Старую Лялю мы оставили в тот же день, как прибыли, и к утру следующего дня (кажется, это было 20 апреля) прибыли на лесоучасток Ново-Лялинского леспромхоза Парча, где было два старых барака. Опять нары, опять скученность, грязь и галдеж. Теперь мы должны заняться непосредственно лесозаготовительными работами.
Надо сказать, что не все переселенцы продолжали быть вместе. Отдельными семьями их увозили в разных направлениях, о чем мы не сразу узнавали, и только на Парче заметили, что многих с нами нет.
Наша семья пока была вся здорова: никто не болел, всё вместе переносили, что Бог даст. В других же были и больные, были и умирающие.

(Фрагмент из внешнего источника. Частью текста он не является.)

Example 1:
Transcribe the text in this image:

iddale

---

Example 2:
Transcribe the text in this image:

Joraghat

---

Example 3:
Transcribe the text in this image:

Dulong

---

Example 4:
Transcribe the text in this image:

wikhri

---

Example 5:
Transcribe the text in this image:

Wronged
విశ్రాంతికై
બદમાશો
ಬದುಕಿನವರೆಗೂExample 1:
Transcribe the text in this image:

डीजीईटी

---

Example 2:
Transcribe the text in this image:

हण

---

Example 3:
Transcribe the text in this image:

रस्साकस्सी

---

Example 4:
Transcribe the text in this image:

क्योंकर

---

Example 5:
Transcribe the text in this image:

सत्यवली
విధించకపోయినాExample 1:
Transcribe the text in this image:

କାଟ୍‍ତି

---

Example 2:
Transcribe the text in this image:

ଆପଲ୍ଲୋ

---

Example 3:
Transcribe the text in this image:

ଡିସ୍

Теперь каждодневно мы выходили на работу, на сплав леса. Громадные штабеля леса по берегам реки нужно было сбрасывать во вскрывшуюся ото льда реку. Делалось это вручную. Перекатывали каждое бревно по проложенным покатам-слегам, для чего ставили по два-три человека на каждом штабеле. Верхние ряды сравнительно легко поддавались усилиям рук, а те, что были в нижних рядах и тем более на ровном или низком месте, давались намного труднее, а для женщин были совсем непосильными. Но и это куда ни шло — ладно. Хуже всего, что питание совсем никудышнее: хлеба недостаточно, для горячего выделялось ничтожно мало крупы, изредка — воблы. Полученный паек никак не удавалось разделить на все учтенные дни и, как правило, день-два-три есть было вовсе нечего, наша семья буквально голодала. Да к тому же отношение со стороны местных десятников было почти издевательским. Всюду слышалось: "Давай!

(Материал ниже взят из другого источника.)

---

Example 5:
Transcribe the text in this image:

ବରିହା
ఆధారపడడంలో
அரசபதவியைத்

Давай!", "На вас люди работали — теперь ваша очередь работать на людей!" И так постоянно, и куда деться от сознания, что постепенно близится гибель. Проходили недели, декады, подсчитывалась десятниками проделанная работа, выделялись согласно выработке продукты. Выдавали их по так называемому расчету на заработанный рубль. Никаких рублей мы не получали, хотя подсчет их как будто был, но верить этому не хотелось. На рубль полагалось 113 граммов муки, еще меньше крупы и совсем ничтожно сахара. Получалось до слез мало, и уже никакие хитрости хозяйки не могли поправить дело.
На работу от нашей семьи ходили отец (было ему за пятьдесят), брат Константин, сестра Анна. Я тоже, на положении взрослого, был на этих работах, выходила и мать — помогала нам, сколько могла.